The above conclusion must surely be reached by anyone who visits that great shrine of theatrical art, the Comédie Française, for there, if anywhere in the world, one will find antiquated scenic ugliness and indifference toward lighting. To pass from French classicism to a Bel-Geddes production is to pass from the eighteenth century to the twentieth, but it is more than that: it is to pass from the physically dead to the physically alive, from dull routine to exciting creation.

It is said that if Jehanne d'Arc were to be played in a natural, unadorned and undelayed manner it would last about three quarters of an hour. In the hands of Bel-Geddes it lasted two hours and did not drag. Such building up is nothing short of miraculous. It was accomplished in several ways: with light changes, with individual stage business, and especially with gorgeous pageantry. Groups of characters not only carried on effective pantomimic action related to the story; they composed and destroyed alternately the scenes. A permanent arrangement of steps and platforms formed the basis of all the scenes. This became in turn a market-place, a prison, a cathedral, and the metamorphoses took place before the eyes of the audience. In the most adroit manner conceivable, groups of guards with banners constructed a courtroom. At the end of the scene it melted away, and priests moved on, building a high altar as they took their places on the permanent levels. It was legerdemain with an artistic motive.

I have never seen better illusion in the theatre than was obtained in this production. Effects of breadth and height were gained easily and surely. The stage of the Théâtre Porte St. Martin, where the play was performed, is of average or less than average dimensions, yet the moment the curtain was up the observer felt himself before a scene of tremendous

proportions. The effect of breadth was gained principally by carrying the scene off into the wings instead of bringing it in, as is usually done. Depth and height were suggested, of course, by the skillfull arrangement of graduated levels and masses. The stage was extended into the auditorium in an unusual way, by three wedges that were decorative and at the same time harmonious with the plan of the inner stage. They led the eye in to the central playing space most subtly.

The costumes, of which there was a great assortment, were astonishingly beautiful. Combined with the special lighting, produced by equipment brought from New York, they provided pictorial feasts which moved one to hyperbole. I cannot conceive of any stage pictures on a similar scale proving richer or more enchanting.
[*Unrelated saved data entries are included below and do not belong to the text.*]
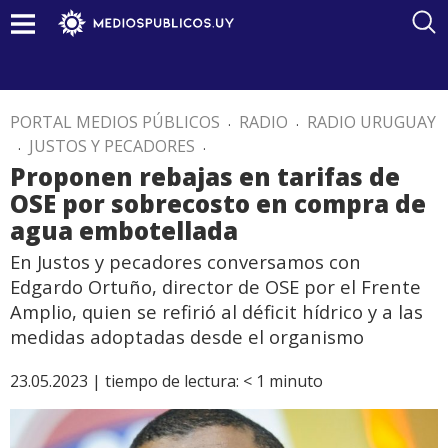
PORTAL MEDIOS PÚBLICOS
.
RADIO
.
RADIO URUGUAY
.
JUSTOS Y PECADORES
.
Proponen rebajas en tarifas de
OSE por sobrecosto en compra de
agua embotellada
En Justos y pecadores conversamos con
Edgardo Ortuño, director de OSE por el Frente
Amplio, quien se refirió al déficit hídrico y a las
medidas adoptadas desde el organismo
23.05.2023 |
tiempo de lectura:
< 1
minuto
Such a performance requires a play that is simple, a play based upon a familiar story and phrased simply. The eye must take precedence over the ear. Jehanne d'Arc is just such a play. Whether or not it is of value in itself, it has furnished America's most brilliant and fecund designer with material for a marvellous spectacle that should be seen in New York, where the dead weight of classicism is scarcely felt.

Miss Le Gallienne has the gift, exceedingly rare among American actresses, of speaking good French. This fact allowed her to engage in the novel experience of playing to Paris audiences without the customary barrier of language. It can be imagined that she gave a winning and spirited interpretation of the great martyr. I could not help feeling that a more robust type would be more convincing in the part, but it is obvious that spiritual fire and compelling personality are more important in this case than purely physical qualities, and Miss Le Gallienne is not lacking in these. Her wistful, slight figure at least aroused pity and admiration, both necessary from the psychological point of view.

On the whole, I believe that for Miss Le Gallienne and for Miss de Acosta the production was little more than a moderate success, whereas for Mr Bel-Geddes it was an achievement of the highest order. [Glenn Hughes.